Emily Claims 10th Canadian Championship

NAKISKA, Alta. -- Rosemary Brydon wasn't holding back.

Adorned in a wild red and white Canadian Maple Leaf hat decorated with tiny bells, and clanging her cowbell wildly, Brydon greeted her daughter Emily with a warm hug and then posed for pictures on Wednesday morning after her run in the GMC Canadian alpine skiing championships women's super-G.

For years, Emily said, jokingly, she was "mortified" by the vision of her cheering mother near the finish line, but now, finally she can't get enough of it.

"She finally came around at 29," said Rosemary. "I finally got it through to her that this is cool!"

The irony, of course, is that Rosemary will only get a couple of more chances to cheer on her daughter. On Thursday, Emily Brydon will make it official, announcing her retirement from ski racing after 13 splendid years with the national ski team.

The Fernie native made her last super-G race a winning one, claiming her 10th Canadian championship, and fourth in the super-G.

"My goal was to leave on top while I still loved it, and I had a passion for it," she said. "I want to be able to ski for many years, and it was getting harder and harder on my body. I wanted to leave while I had the choice to walk away, while I was still good and while I still loved it."

Her World Cup career produced nine medals, including a 2008 super-G victory at St. Moritz, Switzerland, but it was the Lake Louise downhill silver and bronze she won on back-to-back days last November that really stand out.

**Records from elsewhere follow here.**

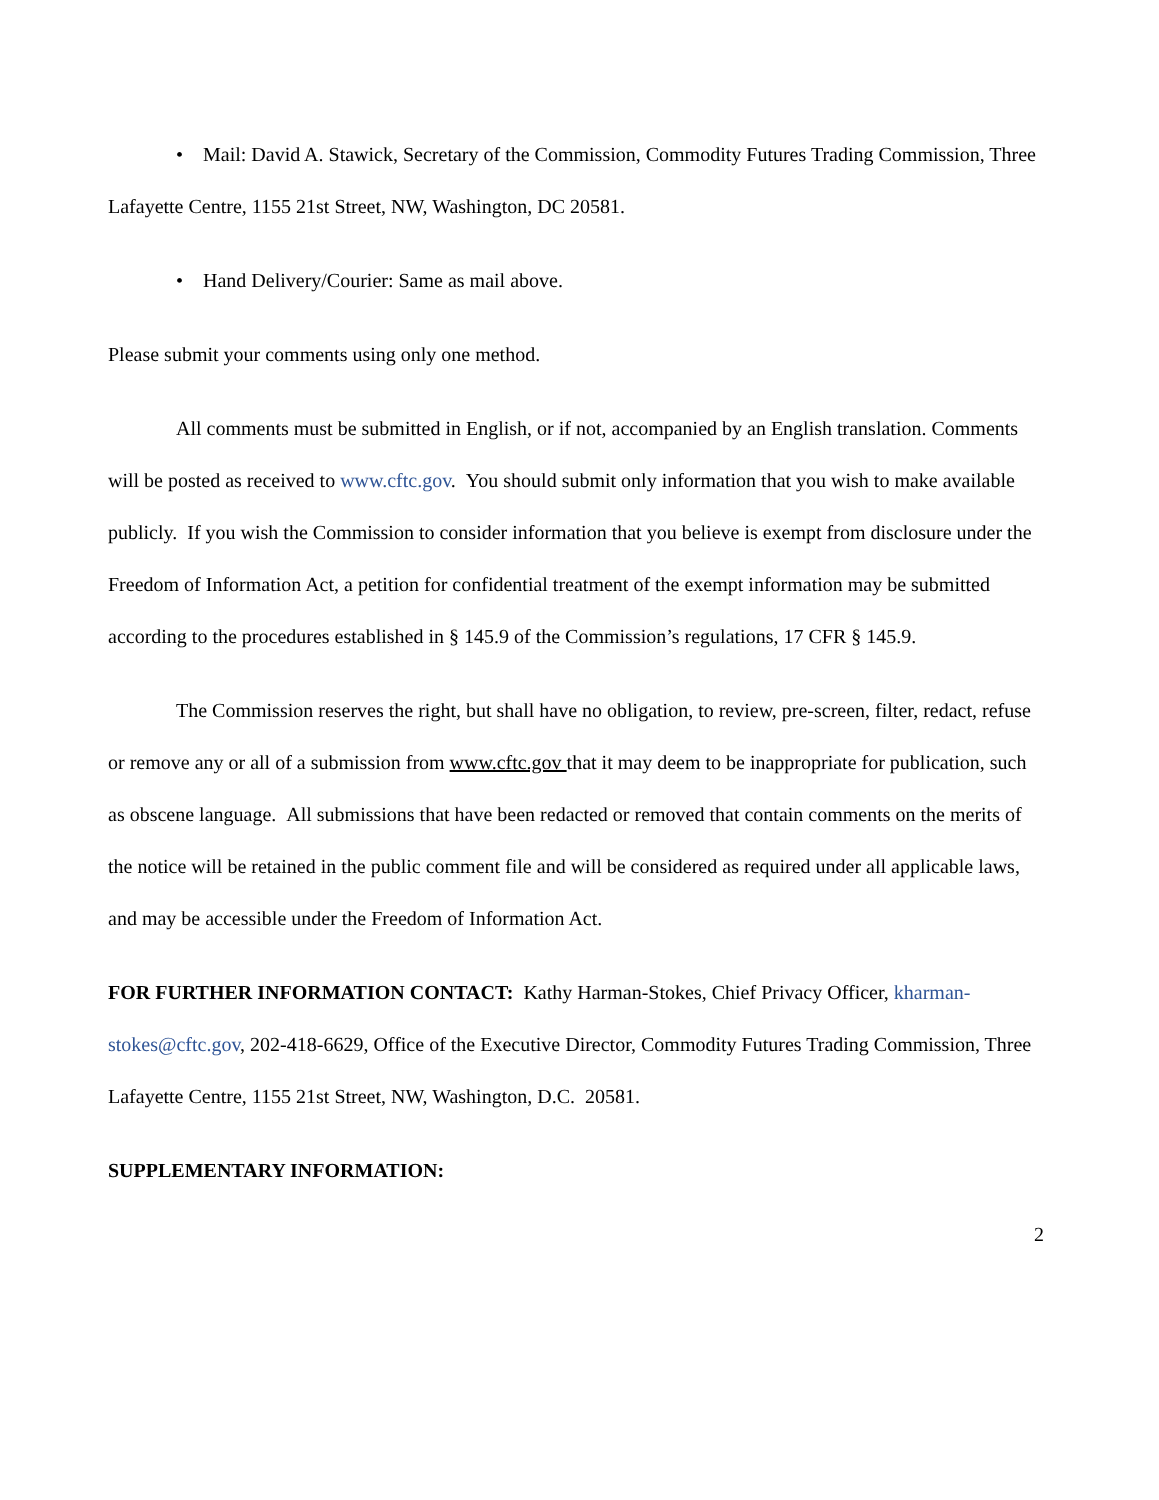• Mail: David A. Stawick, Secretary of the Commission, Commodity Futures Trading Commission, Three Lafayette Centre, 1155 21st Street, NW, Washington, DC 20581.
• Hand Delivery/Courier: Same as mail above.
Please submit your comments using only one method.
All comments must be submitted in English, or if not, accompanied by an English translation. Comments will be posted as received to www.cftc.gov. You should submit only information that you wish to make available publicly. If you wish the Commission to consider information that you believe is exempt from disclosure under the Freedom of Information Act, a petition for confidential treatment of the exempt information may be submitted according to the procedures established in § 145.9 of the Commission’s regulations, 17 CFR § 145.9.
The Commission reserves the right, but shall have no obligation, to review, pre-screen, filter, redact, refuse or remove any or all of a submission from www.cftc.gov that it may deem to be inappropriate for publication, such as obscene language. All submissions that have been redacted or removed that contain comments on the merits of the notice will be retained in the public comment file and will be considered as required under all applicable laws, and may be accessible under the Freedom of Information Act.
FOR FURTHER INFORMATION CONTACT: Kathy Harman-Stokes, Chief Privacy Officer, kharman-stokes@cftc.gov, 202-418-6629, Office of the Executive Director, Commodity Futures Trading Commission, Three Lafayette Centre, 1155 21st Street, NW, Washington, D.C. 20581.
SUPPLEMENTARY INFORMATION:
2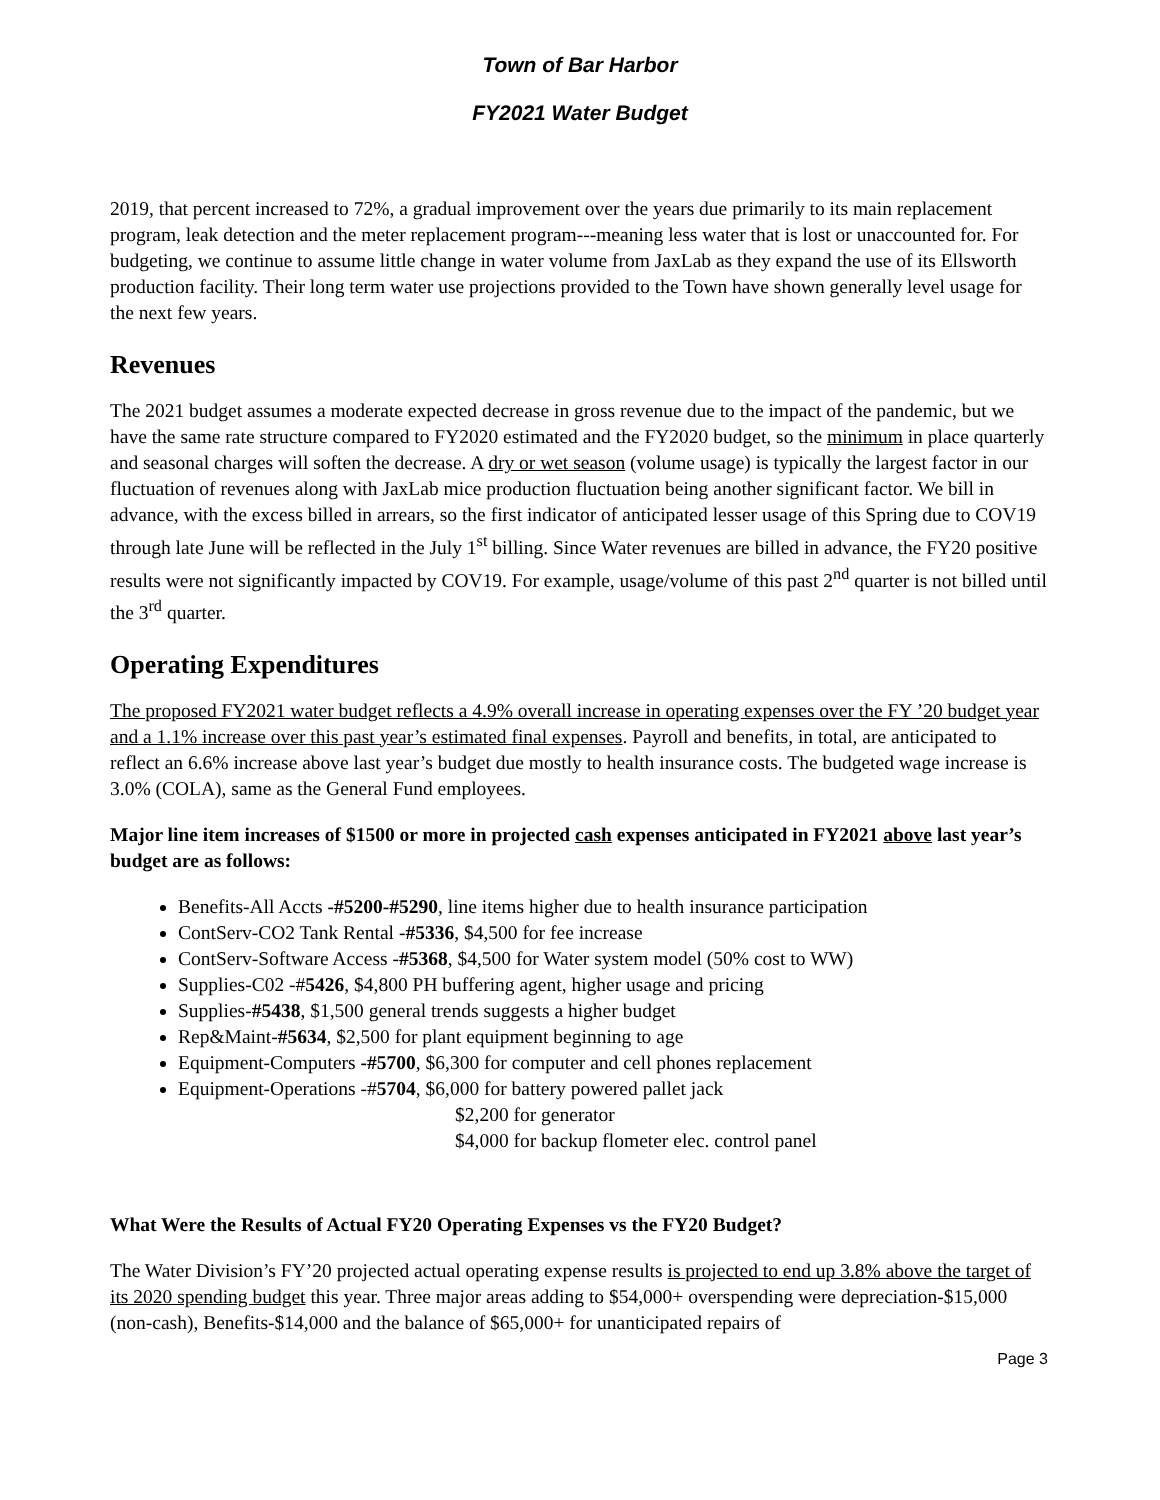Town of Bar Harbor
FY2021 Water Budget
2019, that percent increased to 72%, a gradual improvement over the years due primarily to its main replacement program, leak detection and the meter replacement program---meaning less water that is lost or unaccounted for. For budgeting, we continue to assume little change in water volume from JaxLab as they expand the use of its Ellsworth production facility. Their long term water use projections provided to the Town have shown generally level usage for the next few years.
Revenues
The 2021 budget assumes a moderate expected decrease in gross revenue due to the impact of the pandemic, but we have the same rate structure compared to FY2020 estimated and the FY2020 budget, so the minimum in place quarterly and seasonal charges will soften the decrease. A dry or wet season (volume usage) is typically the largest factor in our fluctuation of revenues along with JaxLab mice production fluctuation being another significant factor. We bill in advance, with the excess billed in arrears, so the first indicator of anticipated lesser usage of this Spring due to COV19 through late June will be reflected in the July 1<sup>st</sup> billing. Since Water revenues are billed in advance, the FY20 positive results were not significantly impacted by COV19. For example, usage/volume of this past 2<sup>nd</sup> quarter is not billed until the 3<sup>rd</sup> quarter.
Operating Expenditures
The proposed FY2021 water budget reflects a 4.9% overall increase in operating expenses over the FY ’20 budget year and a 1.1% increase over this past year’s estimated final expenses. Payroll and benefits, in total, are anticipated to reflect an 6.6% increase above last year’s budget due mostly to health insurance costs. The budgeted wage increase is 3.0% (COLA), same as the General Fund employees.
Major line item increases of $1500 or more in projected cash expenses anticipated in FY2021 above last year’s budget are as follows:
Benefits-All Accts -#5200-#5290, line items higher due to health insurance participation
ContServ-CO2 Tank Rental -#5336, $4,500 for fee increase
ContServ-Software Access -#5368, $4,500 for Water system model (50% cost to WW)
Supplies-C02 -#5426, $4,800 PH buffering agent, higher usage and pricing
Supplies-#5438, $1,500 general trends suggests a higher budget
Rep&Maint-#5634, $2,500 for plant equipment beginning to age
Equipment-Computers -#5700, $6,300 for computer and cell phones replacement
Equipment-Operations -#5704, $6,000 for battery powered pallet jack
$2,200 for generator
$4,000 for backup flometer elec. control panel
What Were the Results of Actual FY20 Operating Expenses vs the FY20 Budget?
The Water Division’s FY’20 projected actual operating expense results is projected to end up 3.8% above the target of its 2020 spending budget this year. Three major areas adding to $54,000+ overspending were depreciation-$15,000 (non-cash), Benefits-$14,000 and the balance of $65,000+ for unanticipated repairs of
Page 3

Even if Brydon struggled with the mental aspects of skiing at times, she was never anything but a positive influence on her teammates.

"I've been on the team for seven years now and she's always been a bit of a mentor to me," said Shona Rubens of Canmore, Alta., who finished second in the super-G on Wednesday. "She's really positive, always happy, and a great inspiration to have around. We're going to miss her a lot. But it's going to be cool to see what she does with the rest of her life."

As for the next stage in her life, Brydon still isn't sure.

"I'll take till September to play and have fun and enjoy it, but we'll see how long that lasts because I like to be busy," she said. "And then I really want to school part-time and work part-time. And I'll keep working with my foundation, keep working with Right to Play, and just keep finding ways to give back."

Her competitive career will end with Saturday's slalom championship, a race she cheerfully admits she'll have no shot in, and then she'll put away the racing skis with no regrets.